Purpose: To compare practice choices (primary care or specialty) and practice locations (rural or metropolitan) of medical students at the Duluth and Twin Cities (Minneapolis and St. Paul; TC) campuses of the University of Minnesota (UMN). In the early 1970s, Minnesota created two medical education programs at UMN to increase the number of rural and primary care physicians: the first two years of medical school at UMN–Duluth, where the program focuses on recruiting students who will be rural family physicians, and the Rural Physician Associate Program (RPAP) elective, a nine-month, longitudinal immersion experience with a preceptor in a rural community.

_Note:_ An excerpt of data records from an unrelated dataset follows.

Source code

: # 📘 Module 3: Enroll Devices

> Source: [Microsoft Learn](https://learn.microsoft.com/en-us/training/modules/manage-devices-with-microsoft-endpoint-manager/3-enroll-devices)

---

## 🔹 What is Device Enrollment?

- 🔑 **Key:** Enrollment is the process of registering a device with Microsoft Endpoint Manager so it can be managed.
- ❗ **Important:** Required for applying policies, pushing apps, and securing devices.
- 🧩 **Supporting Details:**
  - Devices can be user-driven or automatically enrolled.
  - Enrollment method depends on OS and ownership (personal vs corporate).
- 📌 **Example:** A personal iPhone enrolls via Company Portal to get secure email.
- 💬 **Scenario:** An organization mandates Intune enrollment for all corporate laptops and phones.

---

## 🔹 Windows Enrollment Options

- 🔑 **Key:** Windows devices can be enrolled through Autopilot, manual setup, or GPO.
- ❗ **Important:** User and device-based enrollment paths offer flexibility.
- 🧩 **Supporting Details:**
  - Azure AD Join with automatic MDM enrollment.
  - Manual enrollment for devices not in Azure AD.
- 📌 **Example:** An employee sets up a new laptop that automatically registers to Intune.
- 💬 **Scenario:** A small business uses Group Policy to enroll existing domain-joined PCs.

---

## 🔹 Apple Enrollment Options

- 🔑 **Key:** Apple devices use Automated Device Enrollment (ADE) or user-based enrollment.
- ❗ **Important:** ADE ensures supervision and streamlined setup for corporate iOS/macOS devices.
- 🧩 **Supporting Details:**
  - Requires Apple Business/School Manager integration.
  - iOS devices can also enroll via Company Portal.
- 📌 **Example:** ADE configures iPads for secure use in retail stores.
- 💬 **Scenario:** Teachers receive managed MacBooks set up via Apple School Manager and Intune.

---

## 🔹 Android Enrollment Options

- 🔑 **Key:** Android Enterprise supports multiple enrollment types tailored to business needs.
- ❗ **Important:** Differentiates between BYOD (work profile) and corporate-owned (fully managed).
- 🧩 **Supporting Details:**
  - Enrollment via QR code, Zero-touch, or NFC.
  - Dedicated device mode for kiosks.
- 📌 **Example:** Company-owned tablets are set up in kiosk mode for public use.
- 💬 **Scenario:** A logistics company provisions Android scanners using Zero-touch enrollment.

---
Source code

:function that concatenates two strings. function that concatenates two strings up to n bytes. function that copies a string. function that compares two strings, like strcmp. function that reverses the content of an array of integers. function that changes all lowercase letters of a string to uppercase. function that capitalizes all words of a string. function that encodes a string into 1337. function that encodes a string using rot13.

Method: In 2008, the authors analyzed outcomes for four student groups: (1) UMN–Duluth and (2) UMN–TC medical students who participated in RPAP and (3) UMN–Duluth and (4) UMN–TC students who did not participate in RPAP. UMN medical students complete their first two years on either campus; they can apply to RPAP for their third year. Non-RPAP students spend most of their third- and fourth-year rotations in the Twin Cities metropolitan area.
Results: The UMN–Duluth and RPAP students were most likely to select a rural location and primary care practice. UMN–TC, non-RPAP students followed national trends, choosing predominantly metropolitan and specialty practices.
Conclusions: RPAP and UMN–Duluth provide significant, complementary educational programs that lead more graduates to choose rural and primary care practices. Efforts across the nation to address the crisis in rural primary care should build on these successful efforts.